The Rugby Football Union's self-righteous indignation in the aftermath of the meetings which it considered unconstitutional and partial would be easier to accept had it behaved in a manner befitting a responsible and authoritative governing body. But it has not. Indeed the ultimate lunacy last week was the appearance of the RFU, with its expensive legal counsel hired to defend it against the International Rugby Board, which, in turn, is helping to defend the RFU in the action being taken against it by its top clubs.

Confused? Of course you are, because nothing in the mad, mad world of sport today is crazier than this. Put in the simplest of terms, the RFU is footing the bill for its clubs to usurp it and take over the running of the game. It is this control which the IRB is fighting tooth and nail to hold on to. This is what the meeting in Dublin was about and the fact that the relatively minor, although not unconnected, issue of the cross- border contact between England's Premiership One clubs and Cardiff and Swansea has made the headlines, has seriously weakened the IRB's case.

The fact, too, that it allowed Francis Baron, the RFU's new chief executive and England representative in Dublin, to get his retaliation in first was a grave tactical blunder. Not a peep out of the IRB after a meeting of this importance is a public relations gaffe of major proportions and any moral high ground it might have claimed has been well and truly surrendered. The pounds 60,000 fine imposed on the RFU over the Anglo-Welsh matches looks like the rash act of an incompetent guardian.

Baron's assertion before the meeting that the evidence against it was flimsy was hardly supported by the facts, but his stance given his short time in office and his unwillingness to shoot through his employer's goal on what, to all intents and purposes was his debut match, was understandable. There was and still is a substantial case to answer, however.

The RFU is a member of the global rugby club that is the IRB. Membership of it confers massive benefits and imposes equally large responsibilities, one of them being to abide by the club's rules and regulations. It is not possible to be selective on which rules to accept and which to reject. This, for better or worse, is democracy and if you don't like it you can either lump it or get out of it. The RFU's authority, its regulations and its right as the game's governing body in England to control the game on its own patch, have all been challenged by the clubs' submission to the European Commission and all are at risk. By its inability or unwillingness to curb the clubs and by its failure to respond robustly to the European challenge, the RFU has placed itself in a vulnerable position and has also jeopardised the stability of the game world-wide.

That is why England was on the carpet in Dublin and the fact that the entire operation appears to have been a farcical botch-up cannot conceal the underlying truth that, should the English clubs succeed in their quest through the European courts, there will be full-blown anarchy.

There is, of course, a reasonable chance that the Commission will find in the Union's favour in which case many of the club owners will throw in their expensively monogrammed towels. But that is far from being a certainty and in the meantime the game at large should be taking all possible steps to protect itself.

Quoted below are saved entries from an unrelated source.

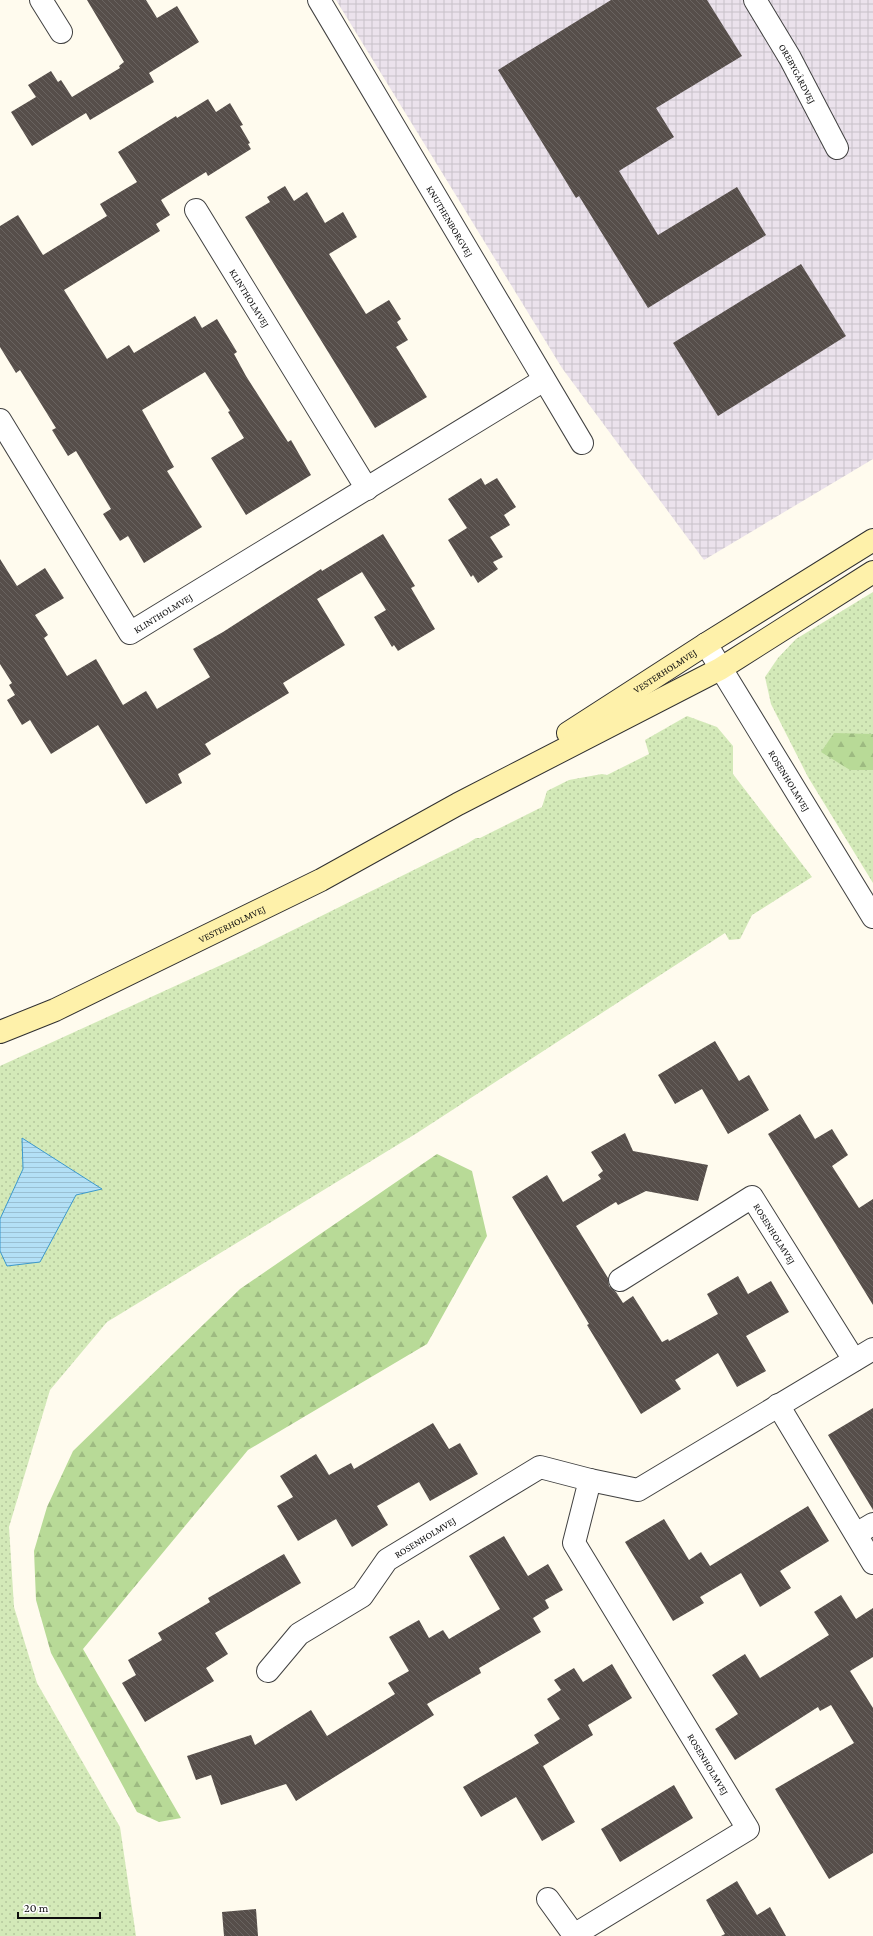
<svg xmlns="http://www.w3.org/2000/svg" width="873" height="1936" viewBox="0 0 873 1936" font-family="'Crimson Pro',serif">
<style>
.industrial{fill:url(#industrial-grid)}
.grass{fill:url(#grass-dots)}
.forest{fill:url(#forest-firs)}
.water{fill:url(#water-rules);stroke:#3b98cc}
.building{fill:url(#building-back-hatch)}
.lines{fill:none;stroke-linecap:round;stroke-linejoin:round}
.street-casing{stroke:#414141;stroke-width:24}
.secondary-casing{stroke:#303030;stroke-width:24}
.street{stroke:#fff;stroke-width:22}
.secondary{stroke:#fef1aa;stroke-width:22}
.labels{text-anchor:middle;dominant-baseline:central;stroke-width:4;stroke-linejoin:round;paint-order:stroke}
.street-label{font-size:10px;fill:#0e0e0e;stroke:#fff}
</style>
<defs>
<pattern id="industrial-grid" width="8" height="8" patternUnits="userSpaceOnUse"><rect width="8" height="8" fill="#ebe2ec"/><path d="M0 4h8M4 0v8" fill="none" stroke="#c8c1c9"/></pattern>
<pattern id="grass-dots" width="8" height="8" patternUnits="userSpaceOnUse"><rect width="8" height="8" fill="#d3e9b8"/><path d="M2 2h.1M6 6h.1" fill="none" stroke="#b4c79d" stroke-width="1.8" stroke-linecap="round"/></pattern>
<pattern id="forest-firs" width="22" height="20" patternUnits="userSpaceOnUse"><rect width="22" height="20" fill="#b8da97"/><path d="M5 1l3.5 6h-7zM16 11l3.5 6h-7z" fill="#9dba81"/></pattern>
<pattern id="water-rules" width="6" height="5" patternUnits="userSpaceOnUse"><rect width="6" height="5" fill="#b3e0f6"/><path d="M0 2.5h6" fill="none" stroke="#99bfd2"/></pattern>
<pattern id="building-back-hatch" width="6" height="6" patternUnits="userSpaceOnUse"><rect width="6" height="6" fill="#564e4a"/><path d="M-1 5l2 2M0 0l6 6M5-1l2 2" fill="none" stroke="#696360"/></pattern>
</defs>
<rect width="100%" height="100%" fill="#fffbee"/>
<!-- industrial -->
<path class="industrial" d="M 336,0 L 873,0 L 873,459 L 704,560 L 562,368 Z"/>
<!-- grass -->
<g class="grass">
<path d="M 873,592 L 873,883 L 808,777 L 771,704 L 765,677 L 778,658 L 796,639 Z"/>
<path d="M 687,716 L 717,727 L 733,746 L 733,774 L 812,877 L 752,915 L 740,939 L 729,940 L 725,933 L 417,1133 L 107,1322 L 50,1390 L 9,1527 L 14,1607 L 37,1683 L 120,1827 L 136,1936 L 0,1936 L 0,1066 L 243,955 L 468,843 L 476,838 L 480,838 L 542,807 L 547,791 L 569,780 L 602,774 L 607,775 L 649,754 L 645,740 Z"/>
</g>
<!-- forest -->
<g class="forest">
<path d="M 834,733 L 873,734 L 873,770 L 850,770 L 821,752 Z"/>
<path d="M 437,1154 L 472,1171 L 487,1236 L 427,1344 L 248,1450 L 83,1649 L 181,1818 L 159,1822 L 137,1812 L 51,1653 L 36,1600 L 34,1551 L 47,1507 L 73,1451 L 240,1289 Z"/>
</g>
<!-- water -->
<path class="water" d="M 22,1138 L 102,1189 L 76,1195 L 40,1262 L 7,1266 L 0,1251 L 0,1219 L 23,1169 Z"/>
<!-- building -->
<g class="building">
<path d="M 87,0 L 146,0 L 157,18 L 177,6 L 199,42 L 149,73 L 154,82 L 90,120 L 86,113 L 32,146 L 11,112 L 36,97 L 28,85 L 51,71 L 58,82 L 61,80 L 72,97 L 120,68 L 119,66 L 124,62 Z"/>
<path d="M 611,0 L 707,0 L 742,56 L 656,108 L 674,137 L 619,171 L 658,235 L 737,187 L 766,235 L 648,308 L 579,196 L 576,198 L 498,70 Z"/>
<path d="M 208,99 L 216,112 L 230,103 L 243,125 L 240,126 L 250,143 L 248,144 L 251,149 L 208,176 L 206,172 L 161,200 L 170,215 L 156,224 L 160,231 L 64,290 L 107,359 L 129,345 L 134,353 L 195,316 L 202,328 L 217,319 L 237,352 L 234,354 L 246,376 L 288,442 L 291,440 L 311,475 L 246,515 L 211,458 L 244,438 L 228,412 L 230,411 L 205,372 L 142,410 L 174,467 L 167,471 L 202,527 L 144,563 L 128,536 L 120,541 L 103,514 L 111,509 L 76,451 L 68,456 L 52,430 L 56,428 L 20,370 L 16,373 L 0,347 L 0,226 L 18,215 L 43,255 L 107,216 L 100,204 L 137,182 L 118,152 L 176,116 L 177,118 Z"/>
<path d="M 285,186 L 294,201 L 307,192 L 325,223 L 343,212 L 357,237 L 329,254 L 366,314 L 389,300 L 401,319 L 397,322 L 408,340 L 396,347 L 427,397 L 375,428 L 245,217 L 270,202 L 267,197 Z"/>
<path d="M 801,264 L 846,336 L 718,416 L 673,343 Z"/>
<path d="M 481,478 L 485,485 L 497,478 L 516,507 L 504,515 L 510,525 L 490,537 L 503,557 L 493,562 L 498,569 L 478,583 L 473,575 L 471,577 L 448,540 L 467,528 L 448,499 Z"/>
<path d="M 383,534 L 415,586 L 411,588 L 435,629 L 398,651 L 394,645 L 392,647 L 374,617 L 386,610 L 362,572 L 317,599 L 345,645 L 283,683 L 289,693 L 205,744 L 211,754 L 178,774 L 182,783 L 148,803 L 146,804 L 98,725 L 51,754 L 30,720 L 22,725 L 7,700 L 15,695 L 9,685 L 12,683 L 0,664 L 0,559 L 17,586 L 45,568 L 64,598 L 35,615 L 48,635 L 44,638 L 67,676 L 96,659 L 123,705 L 146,691 L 157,709 L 210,677 L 193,649 L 223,632 L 321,569 L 322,571 Z"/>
<path d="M 715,1041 L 739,1081 L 749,1075 L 769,1110 L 728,1134 L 702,1089 L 675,1104 L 658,1075 Z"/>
<path d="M 800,1114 L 815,1139 L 832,1129 L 848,1155 L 832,1166 L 859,1208 L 873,1199 L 873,1305 L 768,1134 Z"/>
<path d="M 625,1133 L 633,1151 L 708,1165 L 698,1201 L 646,1191 L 618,1205 L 616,1202 L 576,1226 L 608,1278 L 609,1286 L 616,1292 L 623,1303 L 633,1296 L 662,1342 L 668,1339 L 669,1341 L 718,1314 L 707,1294 L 738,1276 L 748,1294 L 771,1281 L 789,1312 L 746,1336 L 766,1371 L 737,1387 L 718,1353 L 675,1380 L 681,1389 L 641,1414 L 587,1325 L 589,1324 L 512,1197 L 547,1175 L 563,1202 L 601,1179 L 598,1175 L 603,1171 L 591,1152 Z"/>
<path d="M 873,1408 L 873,1510 L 828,1435 Z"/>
<path d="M 433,1423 L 449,1449 L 460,1443 L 478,1474 L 430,1501 L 419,1482 L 377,1506 L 388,1525 L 352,1547 L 336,1519 L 298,1541 L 277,1506 L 293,1497 L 280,1476 L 316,1454 L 329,1475 L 351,1463 L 354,1469 Z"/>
<path d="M 808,1506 L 829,1541 L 780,1571 L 791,1588 L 760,1607 L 741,1573 L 700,1597 L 704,1603 L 673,1621 L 625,1542 L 664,1519 L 689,1560 L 701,1552 L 710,1566 Z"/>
<path d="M 504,1536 L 528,1576 L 548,1564 L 563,1590 L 545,1600 L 549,1608 L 533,1618 L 541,1632 L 479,1668 L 481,1673 L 427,1704 L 434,1715 L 296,1801 L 286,1784 L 221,1805 L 211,1775 L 196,1780 L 187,1756 L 251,1735 L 255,1745 L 311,1710 L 327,1736 L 395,1694 L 388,1683 L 409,1671 L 389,1637 L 419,1620 L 429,1638 L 443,1630 L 449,1639 L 500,1609 L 469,1556 Z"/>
<path d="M 284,1554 L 301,1583 L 215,1633 L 228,1654 L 206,1668 L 214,1681 L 145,1722 L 122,1683 L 136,1675 L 128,1660 L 162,1640 L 158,1633 L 210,1602 L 208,1598 Z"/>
<path d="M 841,1595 L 856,1619 L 873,1608 L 873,1657 L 850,1671 L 873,1708 L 873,1853 L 829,1879 L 775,1789 L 854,1743 L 831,1705 L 820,1711 L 818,1707 L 735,1760 L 715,1729 L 738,1714 L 712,1675 L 745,1654 L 760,1678 L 775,1669 L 829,1635 L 814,1612 Z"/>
<path d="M 612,1664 L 632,1698 L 588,1725 L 593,1735 L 543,1766 L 575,1822 L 542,1841 L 516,1797 L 481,1817 L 463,1787 L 539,1743 L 534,1735 L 560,1719 L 547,1699 L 561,1690 L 554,1680 L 574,1668 L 583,1682 Z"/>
<path d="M 674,1785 L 693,1818 L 620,1862 L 601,1829 Z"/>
<path d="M 737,1881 L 757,1915 L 770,1907 L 786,1936 L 721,1936 L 725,1934 L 706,1900 Z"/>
<path d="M 256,1909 L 258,1936 L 224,1936 L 222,1912 Z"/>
</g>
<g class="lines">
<defs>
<g id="street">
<path d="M 41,0 L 61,32"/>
<path id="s1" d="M 319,0 L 582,443"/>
<path id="s2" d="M 755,0 L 790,58 L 837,148"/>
<path id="s3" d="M 196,210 L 367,489"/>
<path id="s4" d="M 0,420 L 130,633 L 544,380"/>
<path id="s5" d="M 706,644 L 873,917"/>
<path id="s6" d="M 620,1280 L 752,1197 L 854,1360"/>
<path d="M 778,1405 L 873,1563"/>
<path d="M 590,1480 L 638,1490 L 873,1349"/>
<path d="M 856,1534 L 873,1524"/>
<path id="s7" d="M 268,1671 L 299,1634 L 362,1596 L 387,1560 L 540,1467 L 590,1480 L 574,1543 L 748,1829 L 574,1935 L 548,1899"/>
</g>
<g id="secondary">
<path id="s8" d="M 568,733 L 706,644 L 873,540"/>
<path id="s9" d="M 0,1032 L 55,1010 L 321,880 L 458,804 L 720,669 L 873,572"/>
</g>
</defs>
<!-- street casing -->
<use href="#street" class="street-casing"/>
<!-- secondary casing -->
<use href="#secondary" class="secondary-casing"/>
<!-- street -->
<use href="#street" class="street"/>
<!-- secondary -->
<use href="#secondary" class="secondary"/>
</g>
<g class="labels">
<!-- street labels -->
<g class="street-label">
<text stroke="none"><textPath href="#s2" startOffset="85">OREBYGÅRDVEJ</textPath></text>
<text stroke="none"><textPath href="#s1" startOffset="257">KNUTHENBORGVEJ</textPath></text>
<text stroke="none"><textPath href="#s3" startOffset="103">KLINTHOLMVEJ</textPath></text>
<text stroke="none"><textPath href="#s4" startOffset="288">KLINTHOLMVEJ</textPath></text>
<text stroke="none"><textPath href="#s8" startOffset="115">VESTERHOLMVEJ</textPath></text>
<text stroke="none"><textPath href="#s5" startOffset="160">ROSENHOLMVEJ</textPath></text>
<text stroke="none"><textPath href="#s9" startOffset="256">VESTERHOLMVEJ</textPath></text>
<text stroke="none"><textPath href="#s6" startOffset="199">ROSENHOLMVEJ</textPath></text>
<text stroke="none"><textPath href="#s7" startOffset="210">ROSENHOLMVEJ</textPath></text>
<text stroke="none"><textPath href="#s7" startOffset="720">ROSENHOLMVEJ</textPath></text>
</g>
</g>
<!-- scale -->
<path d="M18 1912v6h82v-6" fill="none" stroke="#0e0e0e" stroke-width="2"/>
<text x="24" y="1912" font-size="12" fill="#0e0e0e" stroke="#ffffff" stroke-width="3" paint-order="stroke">20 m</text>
</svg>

This the RFU has failed to do and following the Dublin fiasco it would appear to be closer than ever to its clubs, thereby restoring some measure of credibility to a group which was as quickly running out of support as it is of money. Its continuing refusal to re-enter the European Cup despite the mind-bogglingly generous offer of financial reward made to it by ERC last week was yet more evidence of its consuming desire to run everything for and by itself.

The same is true of its half-baked proposal for a British League of two ill-matched conferences. In the background there still lurks the possibility of an alliance between the leading eight clubs of England and France, along with Cardiff and Swansea, who now appear to be inextricably joined at the hip with the English Premiership.

It is becoming increasingly difficult to see a way out of the mess which the game has created for itself. We have seen all too clearly in recent days and in another sport the appalling consequences of incompetent leadership which should stand as the starkest of warnings to rugby union.